**ASSIGNED TASK 1**
Can you rewrite the part of the entries that opens with the line containing "left elbow: (450, 374, -4)" and runs through the end of the entries, substituting "hand" for every "wrist" and changing nothing else?

**EXCERPTED PASSAGE**

-------

[erlang-questions] random entry from mensia

Thu Nov 18 19:53:41 CET 2010

Ok thanks jesper that explains a lot!

I ran rp([{N,mnesia:dirty_slot(offline_msg,N)}||N<-lists:seq(0,255)]). on a table with only 103 items in it and now i understand what it does. Only about 3 of the items had anything in the at all & it seemed that item 199 had about 90 % of everything, so i can see it is nothing like what i wanted. I would assume that a heavily loaded table the distribution may be a bit more even but even so i could potentially end up with a few % of my table begin returned with that command. Out of interest would increasing the number of buckets say 100 fold have a strong detrimental effect on the overall performance of the table & is this a user controllable parameter?

-------

**DATA IN THIS EXERCISE**

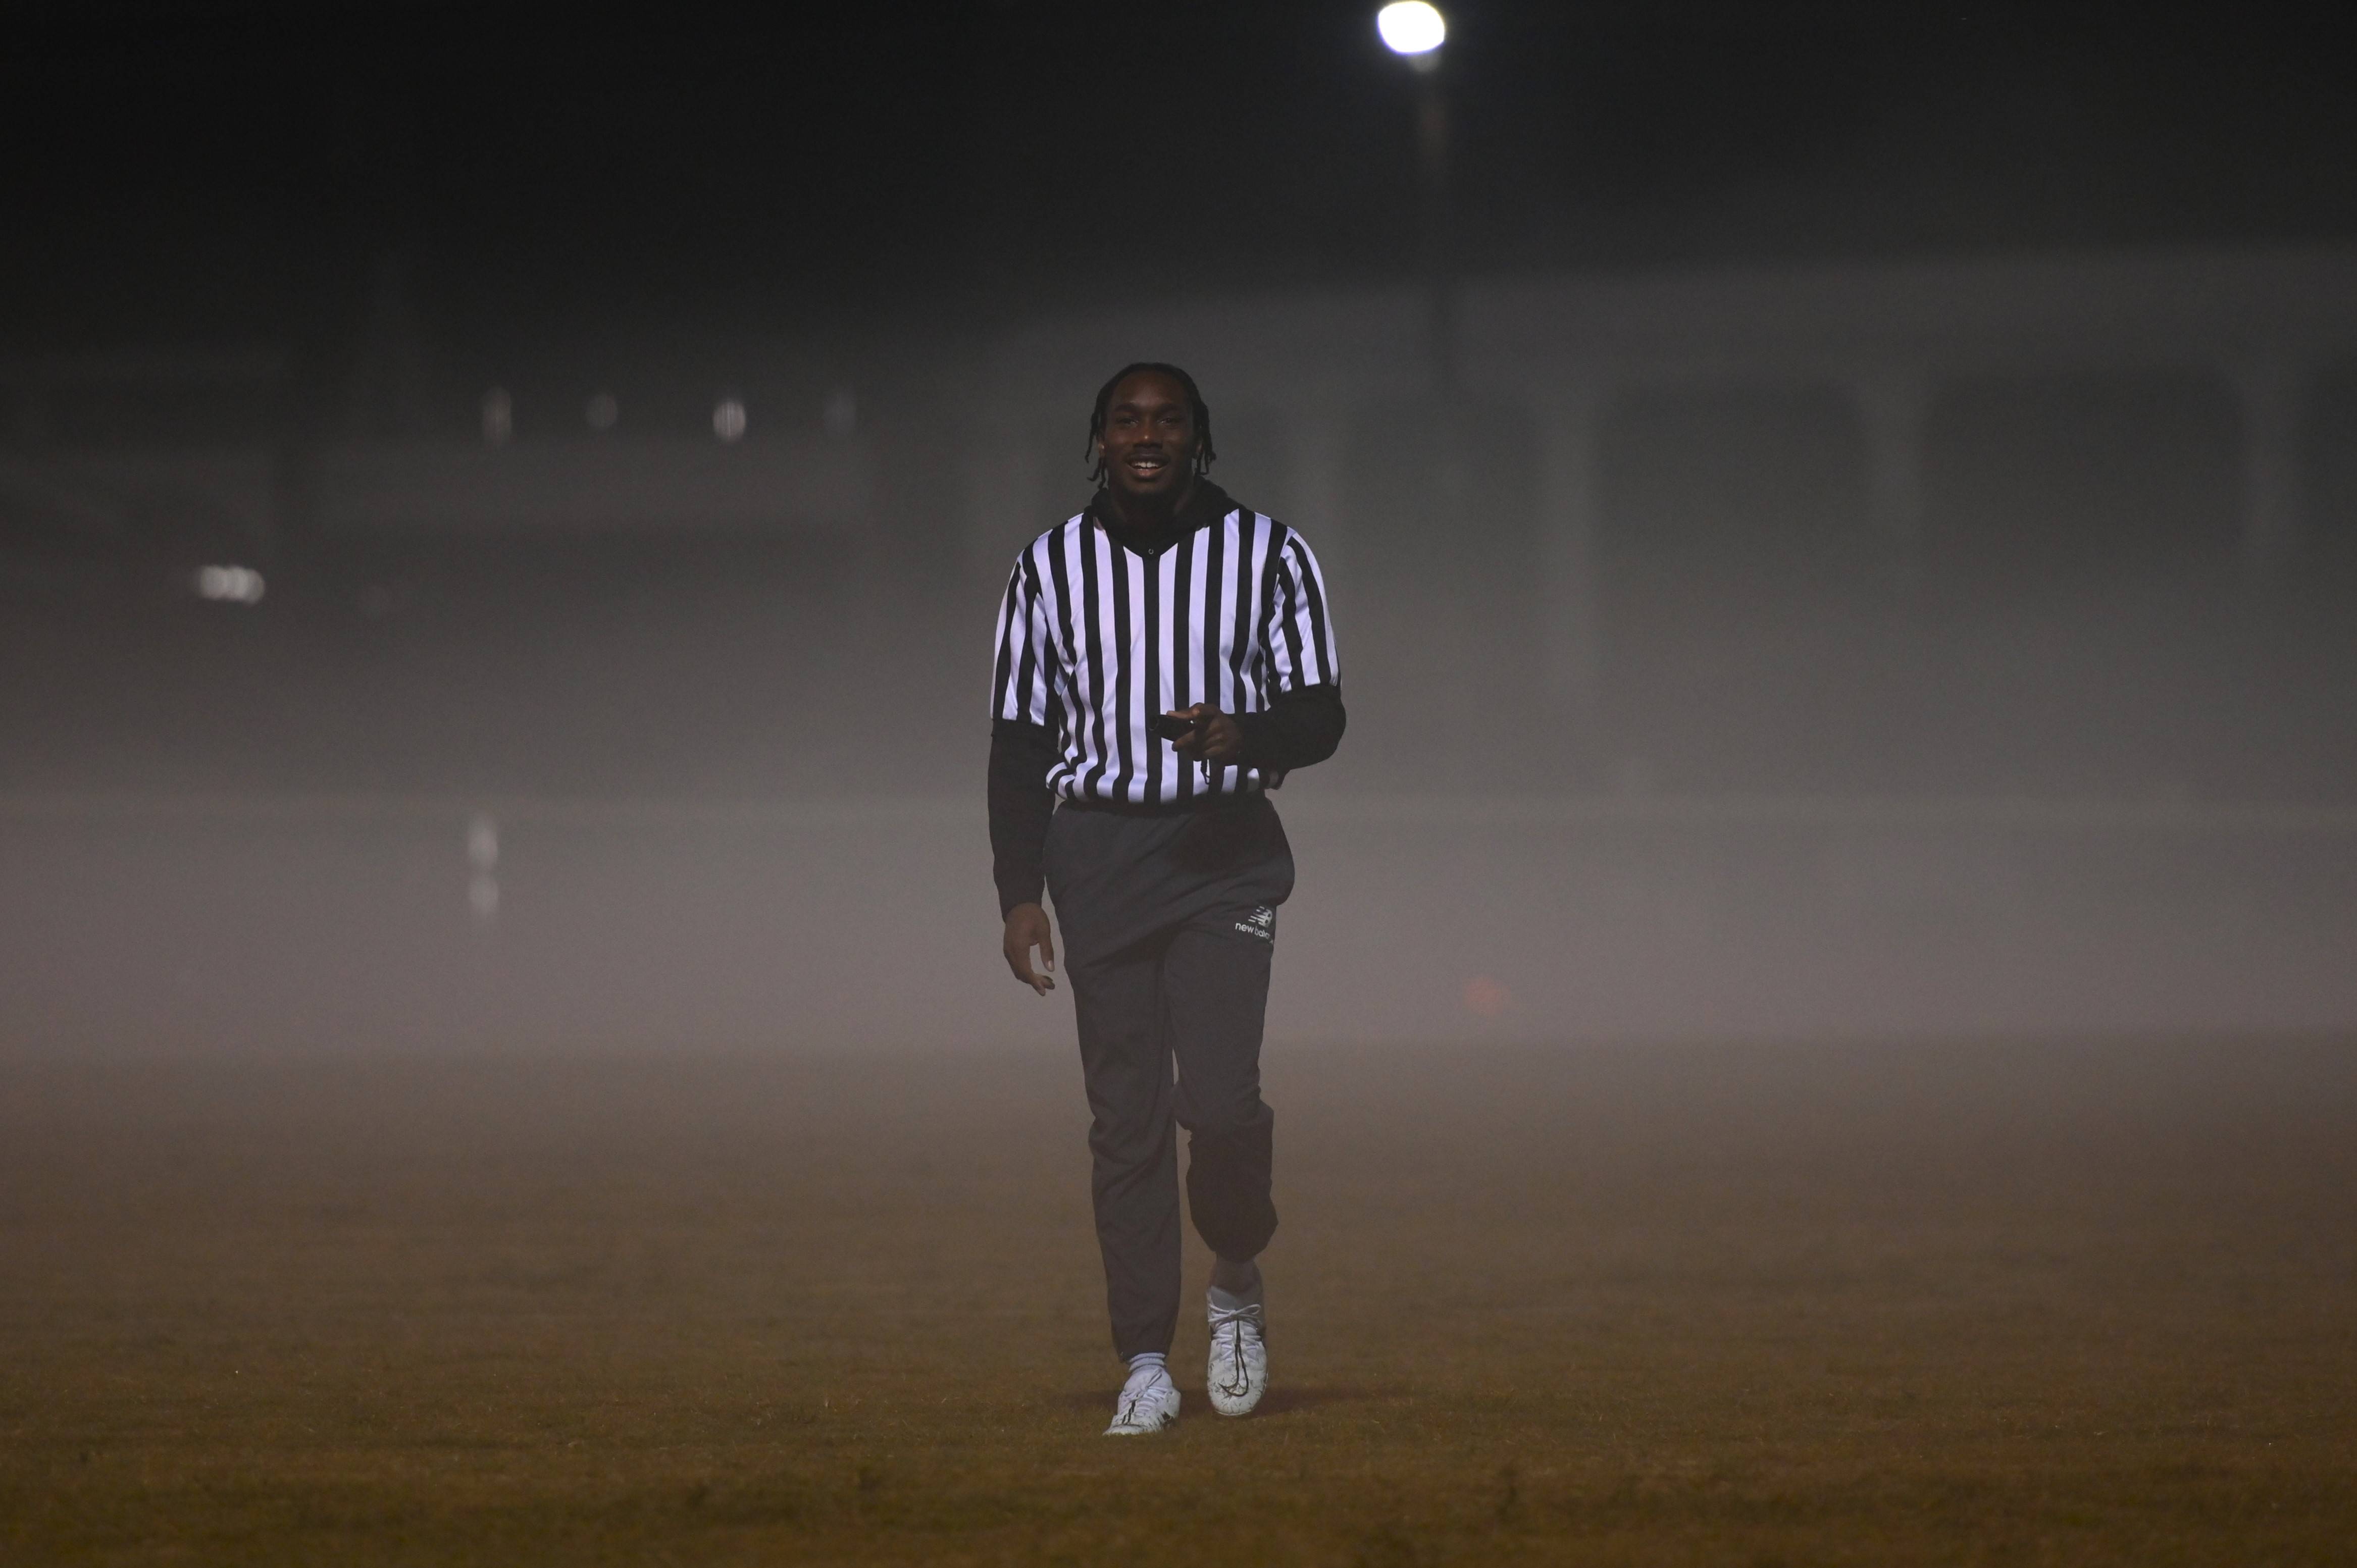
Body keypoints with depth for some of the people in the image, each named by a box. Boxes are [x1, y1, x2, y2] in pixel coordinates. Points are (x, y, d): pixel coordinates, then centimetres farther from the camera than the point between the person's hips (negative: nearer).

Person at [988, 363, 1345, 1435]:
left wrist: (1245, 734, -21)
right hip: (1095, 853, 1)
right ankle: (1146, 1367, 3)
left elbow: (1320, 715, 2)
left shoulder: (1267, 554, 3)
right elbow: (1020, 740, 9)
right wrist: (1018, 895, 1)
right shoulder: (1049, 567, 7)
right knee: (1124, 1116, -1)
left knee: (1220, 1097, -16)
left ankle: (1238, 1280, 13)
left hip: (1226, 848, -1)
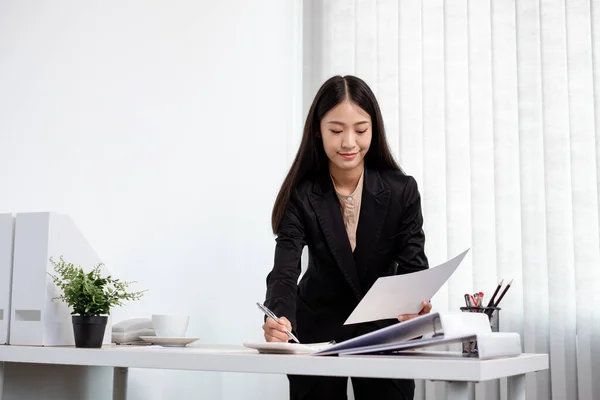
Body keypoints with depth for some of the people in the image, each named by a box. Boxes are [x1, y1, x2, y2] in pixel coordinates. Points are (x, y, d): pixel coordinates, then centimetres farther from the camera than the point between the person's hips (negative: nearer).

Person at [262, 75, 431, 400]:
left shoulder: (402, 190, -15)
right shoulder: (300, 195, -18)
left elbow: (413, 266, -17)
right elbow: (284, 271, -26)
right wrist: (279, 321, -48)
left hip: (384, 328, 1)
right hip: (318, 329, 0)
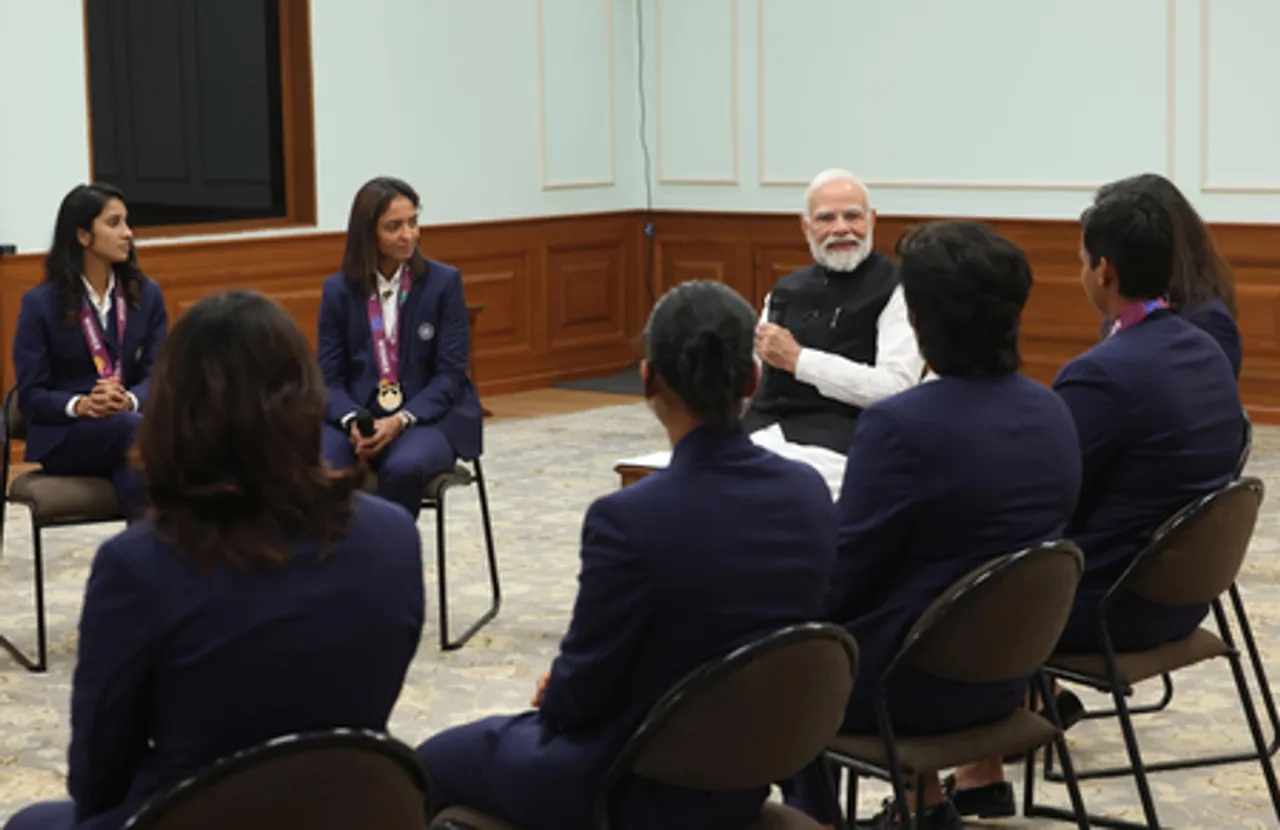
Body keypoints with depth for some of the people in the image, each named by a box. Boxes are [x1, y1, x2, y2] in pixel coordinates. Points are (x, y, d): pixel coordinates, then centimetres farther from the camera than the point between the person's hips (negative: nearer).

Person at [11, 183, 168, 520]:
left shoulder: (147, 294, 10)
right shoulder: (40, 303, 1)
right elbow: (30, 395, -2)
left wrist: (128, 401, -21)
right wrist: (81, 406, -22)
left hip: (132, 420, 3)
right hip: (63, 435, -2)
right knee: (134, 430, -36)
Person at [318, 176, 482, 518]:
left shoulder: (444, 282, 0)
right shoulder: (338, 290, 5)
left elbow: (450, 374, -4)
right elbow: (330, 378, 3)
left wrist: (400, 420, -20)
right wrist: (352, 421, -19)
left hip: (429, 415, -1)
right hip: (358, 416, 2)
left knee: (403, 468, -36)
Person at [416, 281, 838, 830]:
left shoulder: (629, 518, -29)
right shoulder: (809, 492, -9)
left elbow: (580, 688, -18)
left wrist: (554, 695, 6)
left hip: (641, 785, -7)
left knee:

-------

**ASSIGNED TASK 2**
Could you copy, word for word, the part of the mnesia thread that opens with the words containing "Ok thanks jesper" and closes with "user controllable parameter?"?

**YOUR SOLUTION 1**
left elbow: (450, 374, -4)
right elbow: (330, 378, 3)
left hand: (400, 420, -20)
right hand: (352, 421, -19)
left hip: (429, 415, -1)
right hip: (358, 416, 2)
left knee: (403, 468, -36)
Person at [416, 281, 838, 830]:
left shoulder: (629, 518, -29)
right shoulder: (809, 492, -9)
left elbow: (580, 688, -18)
left hand: (554, 695, 6)
left hip: (641, 785, -7)
left knee:

**YOUR SOLUTION 2**
Ok thanks jesper that explains a lot!

I ran rp([{N,mnesia:dirty_slot(offline_msg,N)}||N<-lists:seq(0,255)]). on a table with only 103 items in it and now i understand what it does. Only about 3 of the items had anything in the at all & it seemed that item 199 had about 90 % of everything, so i can see it is nothing like what i wanted. I would assume that a heavily loaded table the distribution may be a bit more even but even so i could potentially end up with a few % of my table begin returned with that command. Out of interest would increasing the number of buckets say 100 fold have a strong detrimental effect on the overall performance of the table & is this a user controllable parameter?